Another billion dollars will continue to be spent every week to ten days.

And Obama's best-case scenario does not have the United States out of Afghanistan by 2012, 2013 or 2014. While the president imagines that combat forces may be largely out of the Afghanistan by then, he does not guarantee that. And he suggests that a dramatic U.S. presence will remain beyond 2014 - and almost certainly beyond what the president hopes will be his second term.

That's too slow a timeline, according to everyone from House Minority Leader Nancy Pelosi, D-California, to Republican presidential candidate Jon Huntsman -- who issued some of the first negative reviews of Obama's vague and disappointing speech. Huntsman voiced what is almost assuredly the most popular political sentiment of the moment, calling for "a safe but rapid withdrawal."

Senate Armed Services Committee chair Carl Levin, D-Michigan, shared the view, suggesting that Obama had not gone far enough and calling for an "accelerated withdrawal" of U.S. forces.
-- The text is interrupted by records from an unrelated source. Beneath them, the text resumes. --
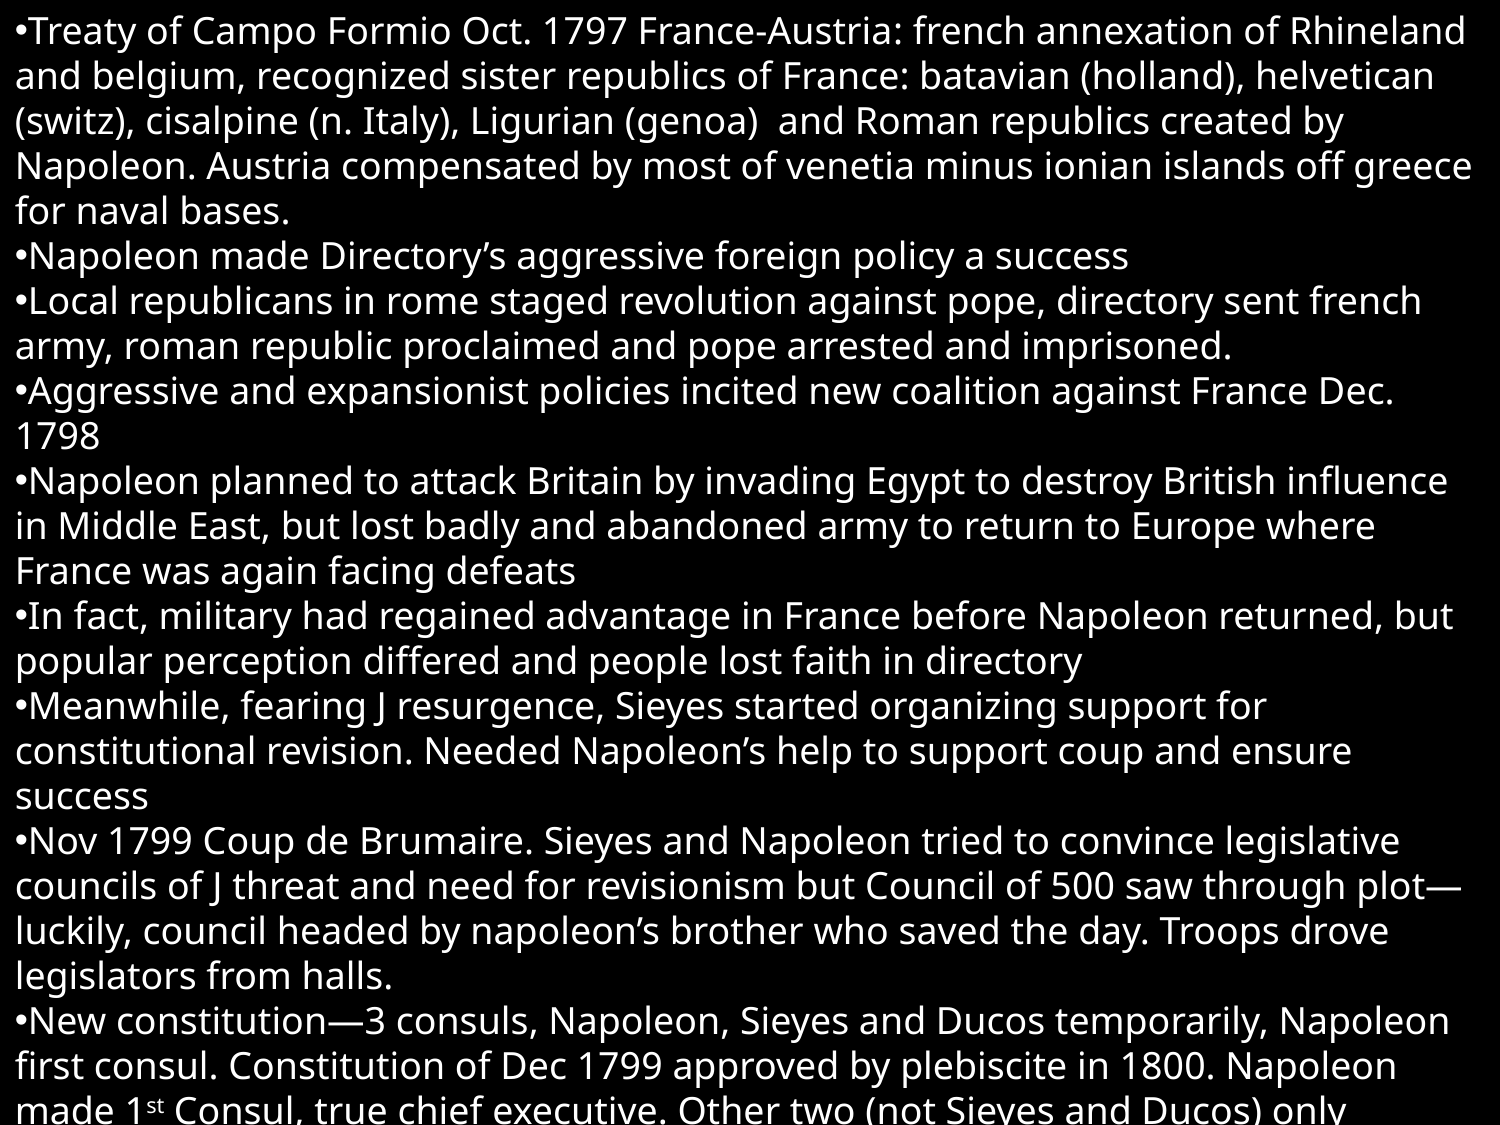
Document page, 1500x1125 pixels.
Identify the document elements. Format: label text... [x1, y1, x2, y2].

text_box Treaty of Campo Formio Oct. 1797 France-Austria: french annexation of Rhineland and belgium, recognized sister republics of France: batavian (holland), helvetican (switz), cisalpine (n. Italy), Ligurian (genoa) and Roman republics created by Napoleon. Austria compensated by most of venetia minus ionian islands off greece for naval bases. Napoleon made Directory’s aggressive foreign policy a success Local republicans in rome staged revolution against pope, directory sent french army, roman republic proclaimed and pope arrested and imprisoned. Aggressive and expansionist policies incited new coalition against France Dec. 1798 Napoleon planned to attack Britain by invading Egypt to destroy British influence in Middle East, but lost badly and abandoned army to return to Europe where France was again facing defeats In fact, military had regained advantage in France before Napoleon returned, but popular perception differed and people lost faith in directory Meanwhile, fearing J resurgence, Sieyes started organizing support for constitutional revision. Needed Napoleon’s help to support coup and ensure success Nov 1799 Coup de Brumaire. Sieyes and Napoleon tried to convince legislative councils of J threat and need for revisionism but Council of 500 saw through plot—luckily, council headed by napoleon’s brother who saved the day. Troops drove legislators from halls. New constitution—3 consuls, Napoleon, Sieyes and Ducos temporarily, Napoleon first consul. Constitution of Dec 1799 approved by plebiscite in 1800. Napoleon made 1st Consul, true chief executive. Other two (not Sieyes and Ducos) only advisors. Sieyes and Ducos made senators Constitution said senate would exist but new members appointed directly/indirectly by Napoleon, with 2 legislative bodies—Corps legislatif and Tribunate [0, 0, 1500, 1125]
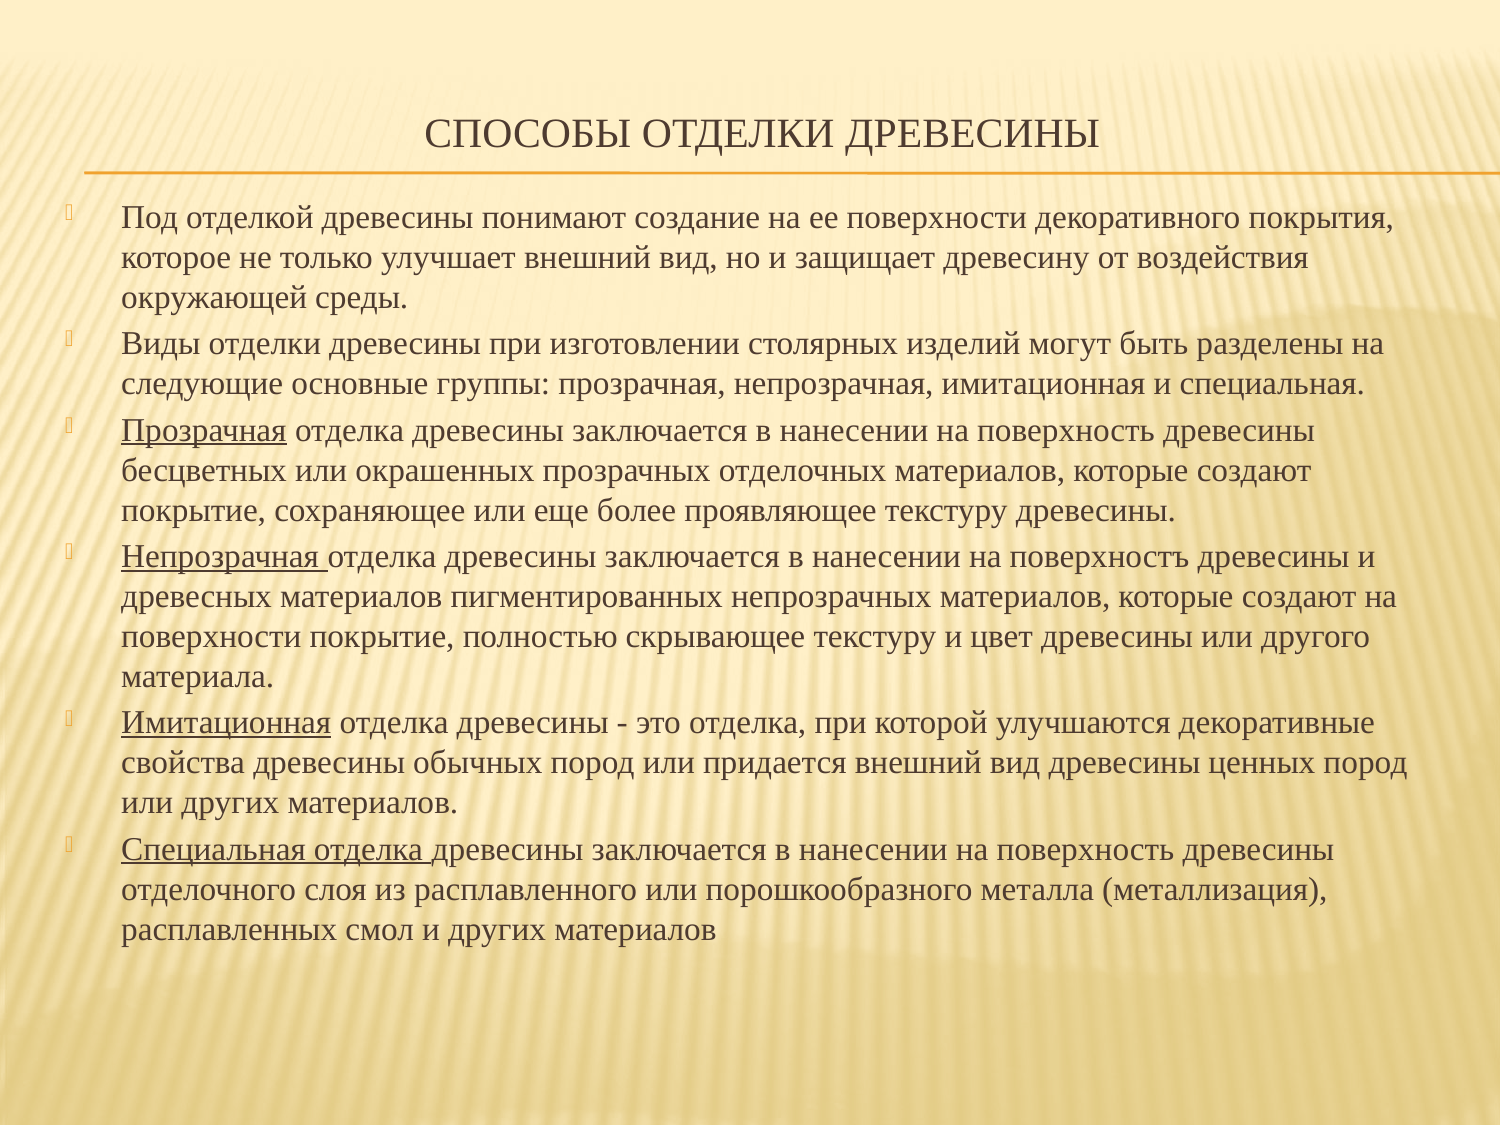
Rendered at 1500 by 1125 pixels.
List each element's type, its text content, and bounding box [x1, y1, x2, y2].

list Под отделкой древесины понимают создание на ее поверхности декоративного покрытия, которое не только улучшает внешний вид, но и защищает древесину от воздействия окружающей среды. Виды отделки древесины при изготовлении столярных изделий могут быть разделены на следующие основные группы: прозрачная, непрозрачная, имитационная и специальная. Прозрачная отделка древесины заключается в нанесении на поверхность древесины бесцветных или окрашенных прозрачных отделочных материалов, которые создают покрытие, сохраняющее или еще более проявляющее текстуру древесины. Непрозрачная отделка древесины заключается в нанесении на поверхностъ древесины и древесных материалов пигментированных непрозрачных материалов, которые создают на поверхности покрытие, полностью скрывающее текстуру и цвет древесины или другого материала. Имитационная отделка древесины - это отделка, при которой улучшаются декоративные свойства древесины обычных пород или придается внешний вид древесины ценных пород или других материалов. Специальная отделка древесины заключается в нанесении на поверхность древесины отделочного слоя из расплавленного или порошкообразного металла (металлизация), расплавленных смол и других материалов [49, 187, 1476, 998]
title Способы отделки древесины [50, 75, 1475, 187]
Key Republicans in Congress, especially in the House, were similarly unimpressed with the president's plan.

Will Americans be impressed that Obama has added another footnote to the story of what has become his war?

No.

Will Obama gain any political advantage as a result of his much-ballyhooed announcement?

No way.

The president is out of touch with his base within the Democratic Party, which will neither be satisfied nor energized by a tepid troop drawdown.
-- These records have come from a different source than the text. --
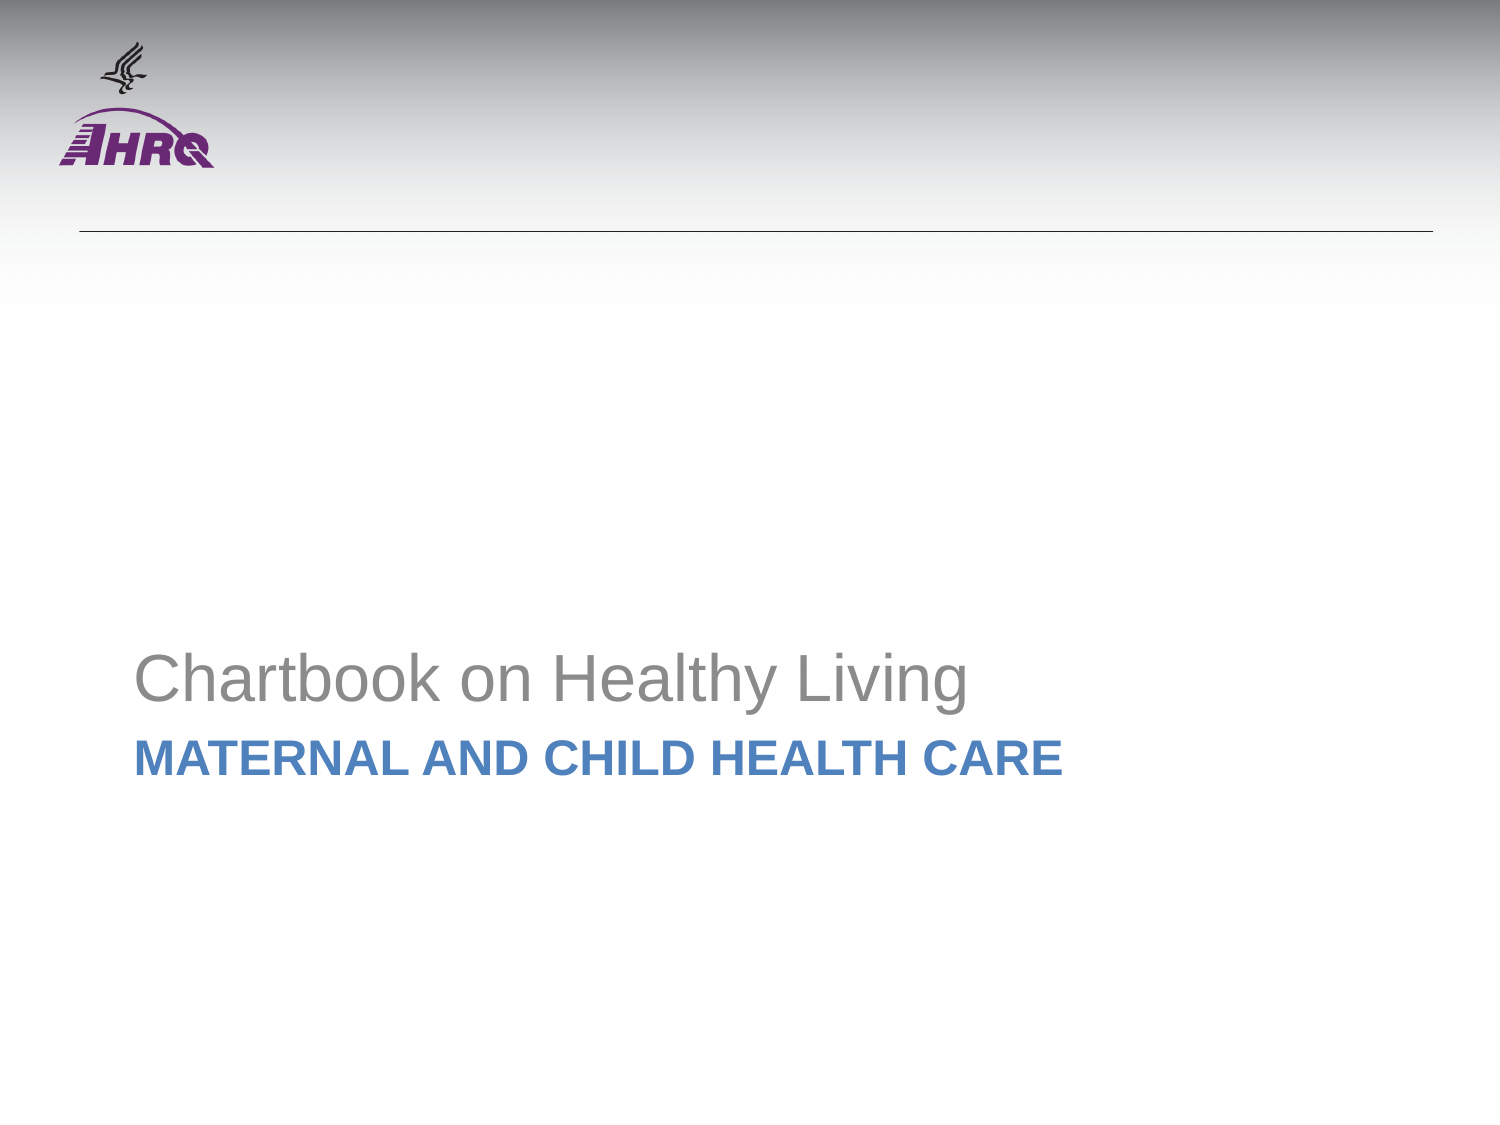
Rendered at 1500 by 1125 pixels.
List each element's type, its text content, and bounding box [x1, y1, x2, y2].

list Chartbook on Healthy Living [118, 476, 1394, 723]
title Maternal and CHILD health care [118, 723, 1394, 947]
picture [0, 0, 1500, 1125]
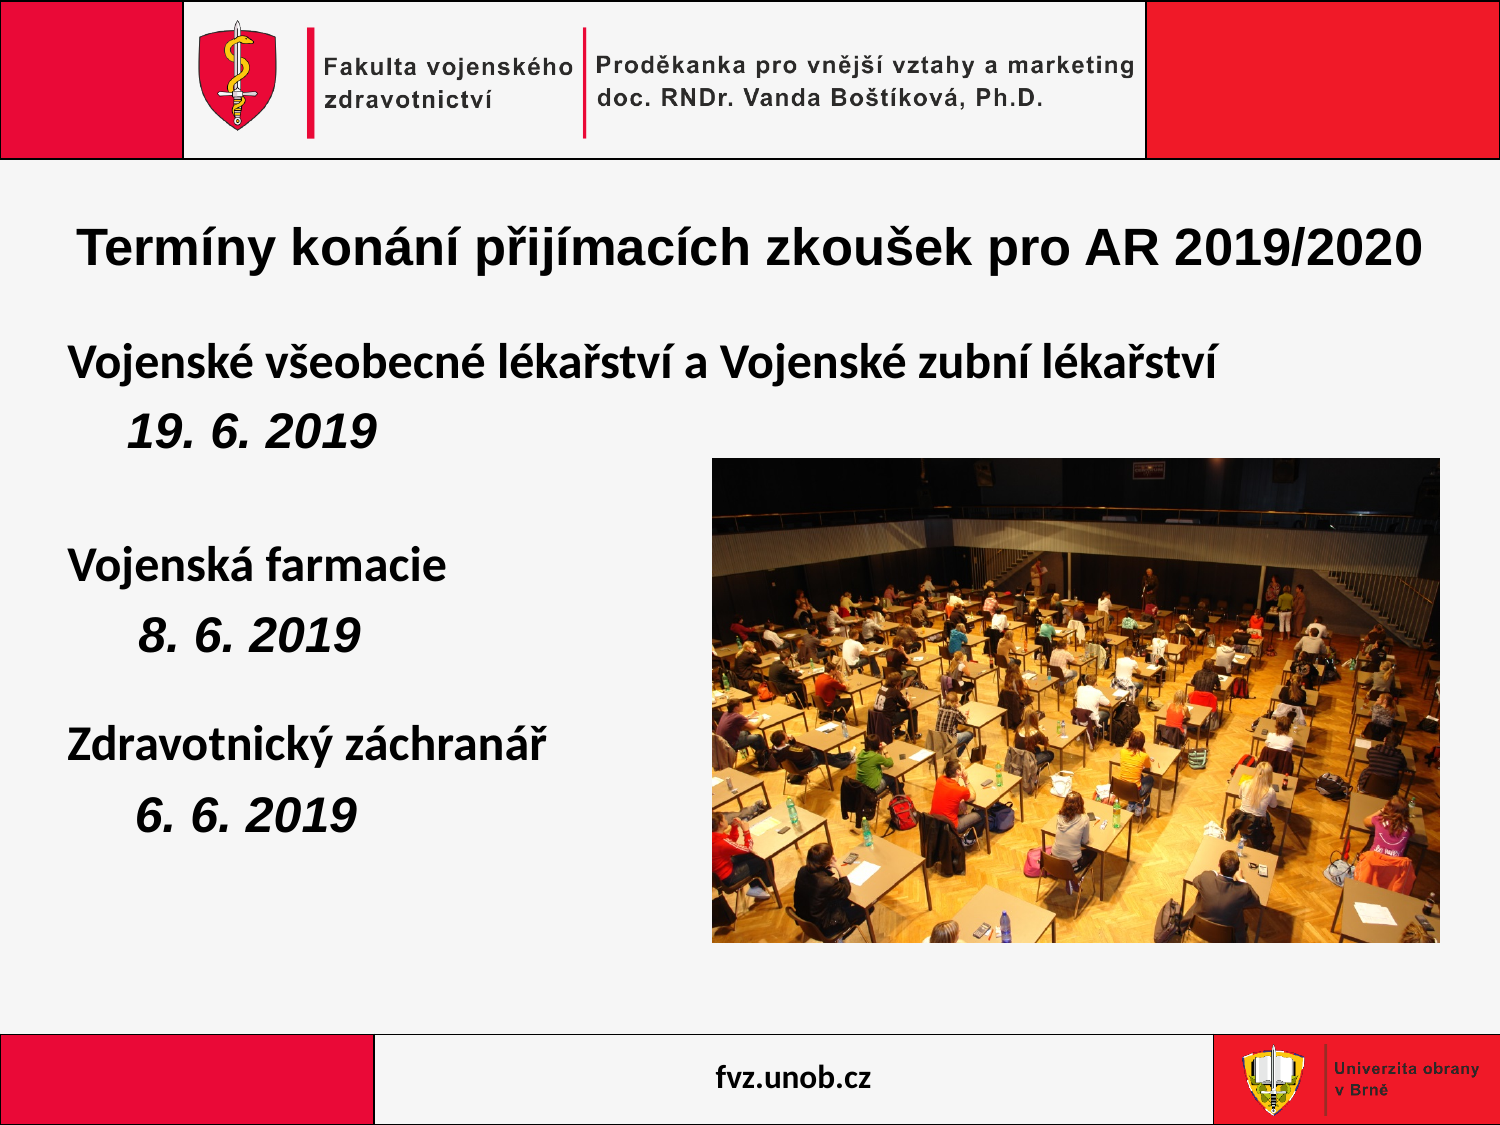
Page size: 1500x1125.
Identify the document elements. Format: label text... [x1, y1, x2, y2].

picture [712, 458, 1440, 944]
text_box Vojenské všeobecné lékařství a Vojenské zubní lékařství 19. 6. 2019 Vojenská farmacie 8. 6. 2019 Zdravotnický záchranář 6. 6. 2019 [38, 335, 1234, 959]
text_box Termíny konání přijímacích zkoušek pro AR 2019/2020 [0, 174, 1500, 284]
picture [1242, 1044, 1479, 1116]
picture [198, 20, 1133, 139]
That's significant, as Obama needs to renew the faith and commitment of the base that nominated and elected him.

As significant is the extent to which the president is out of touch with the great majority of Americans.

A new Pew Research Center survey finds that 56 percent of Americans want all U.S. forces removed rapidly from Afghanistan. That is, according to Pew, an "all-time high" level of support for what might reasonably be defined as "immediate" withdrawal. (The term "immediate" can reasonably be read as a shorthand reference to the quick, orderly and complete removal of forces over a period of several months. What is actually "immediate" is the commitment to get all the way out; the process, necessarily, takes some time.)
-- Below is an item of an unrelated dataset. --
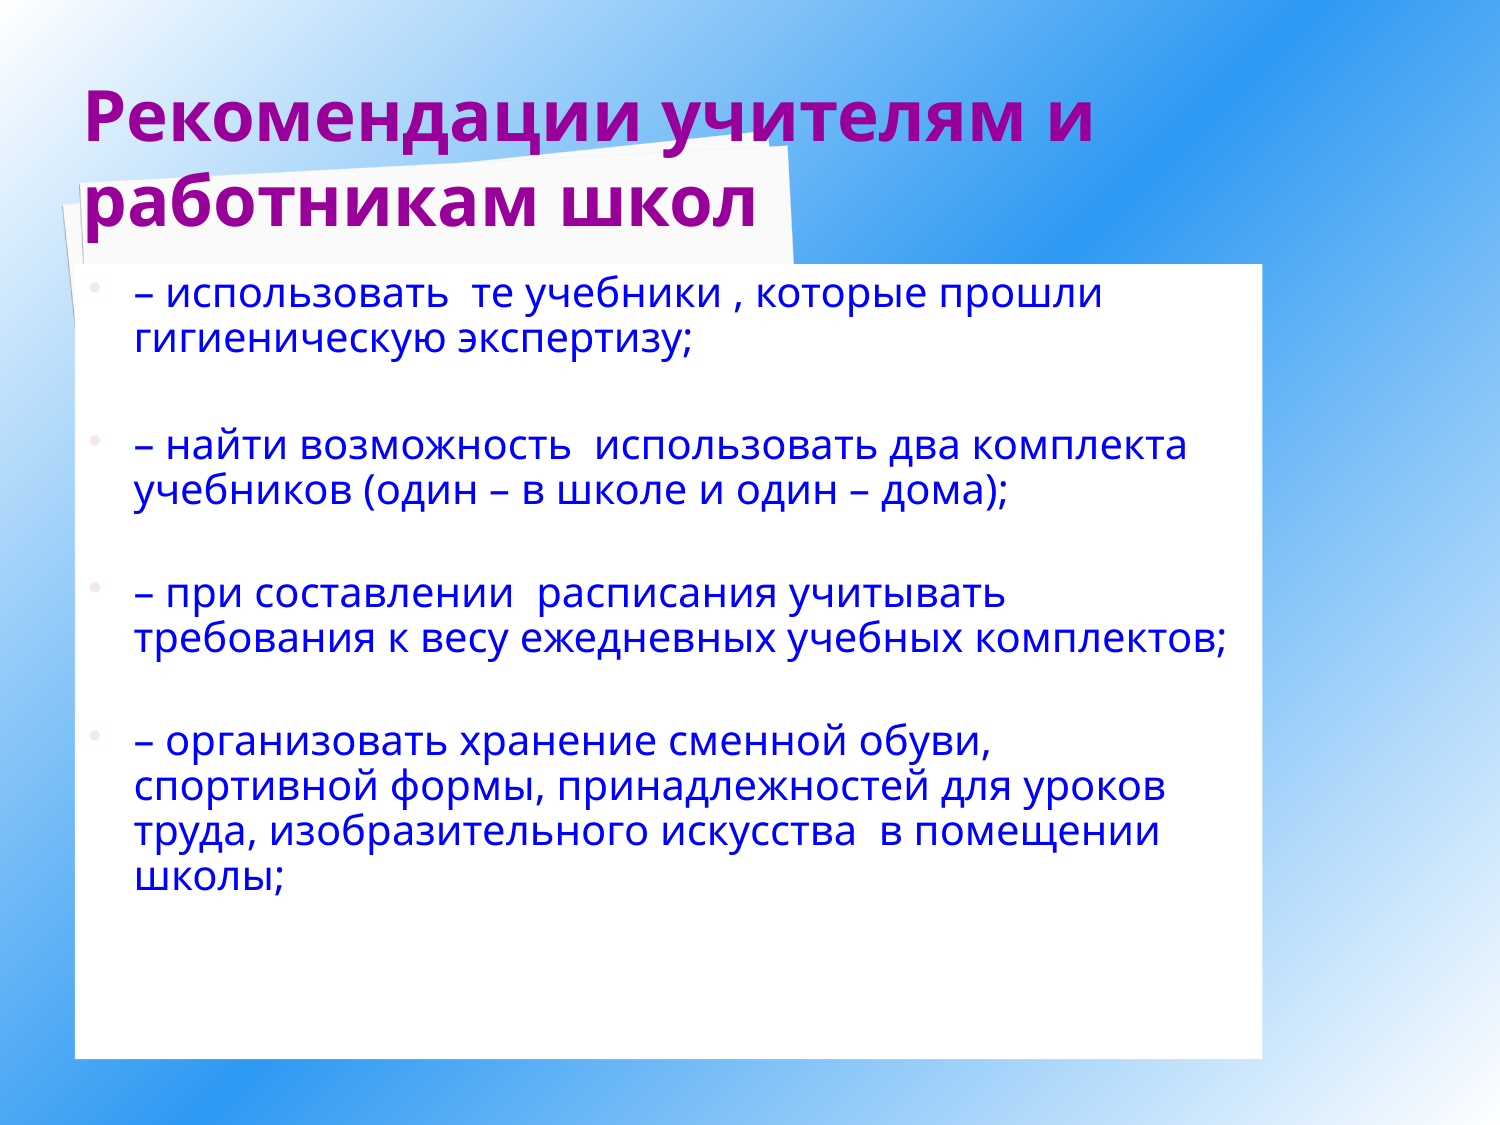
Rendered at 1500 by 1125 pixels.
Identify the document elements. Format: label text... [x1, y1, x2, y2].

text_box – использовать те учебники , которые прошли гигиеническую экспертизу; – найти возможность использовать два комплекта учебников (один – в школе и один – дома); – при составлении расписания учитывать требования к весу ежедневных учебных комплектов; – организовать хранение сменной обуви, спортивной формы, принадлежностей для уроков труда, изобразительного искусства в помещении школы; [74, 264, 1263, 1060]
text_box Рекомендации учителям и работникам школ [74, 52, 1263, 241]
The 56 percent support for rapid withdrawal represents a dramatic spike in anti-war sentiment since a year ago, when only 40 percent of those surveyed were in favor of a quick exit.

The Pew poll finds that 67 percent of Democrats favor ending the Afghanistan mission (up from 43 percent a year ago). Among independents, 57 percent favor a quick exit (up from 42 percent last year). Among Republicans, 43 percent are for rapidly removing the troops -- and the tax dollars - that are being poured into America's longest war. That's a doubling of anti-war sentiment in the party of Bush and Cheney.

Obama may not recognize the shifting sentiments with regard to the Afghanistan imbroglio. But his potential challengers do.

Leading Republican presidential contenders, including former Massachusetts Governor Mitt Romney and former Utah Governor Jon Huntsman, support a speedier withdrawal than does Obama.

Other prominent Republicans, such as Texas Congressman Ron Paul and former New Mexico Governor Gary Johnson, favor the swift removal of all troops.

On Tuesday night, Obama committed himself and his administration to a vision of an extended occupation of Afghanistan - and occupation with no likelihood of a conclusion until after his first term is finished.

That will not yield him any political benefits. But it might help his Republican opponent, who might well run in 2012 as a more anti-war candidate than does Obama.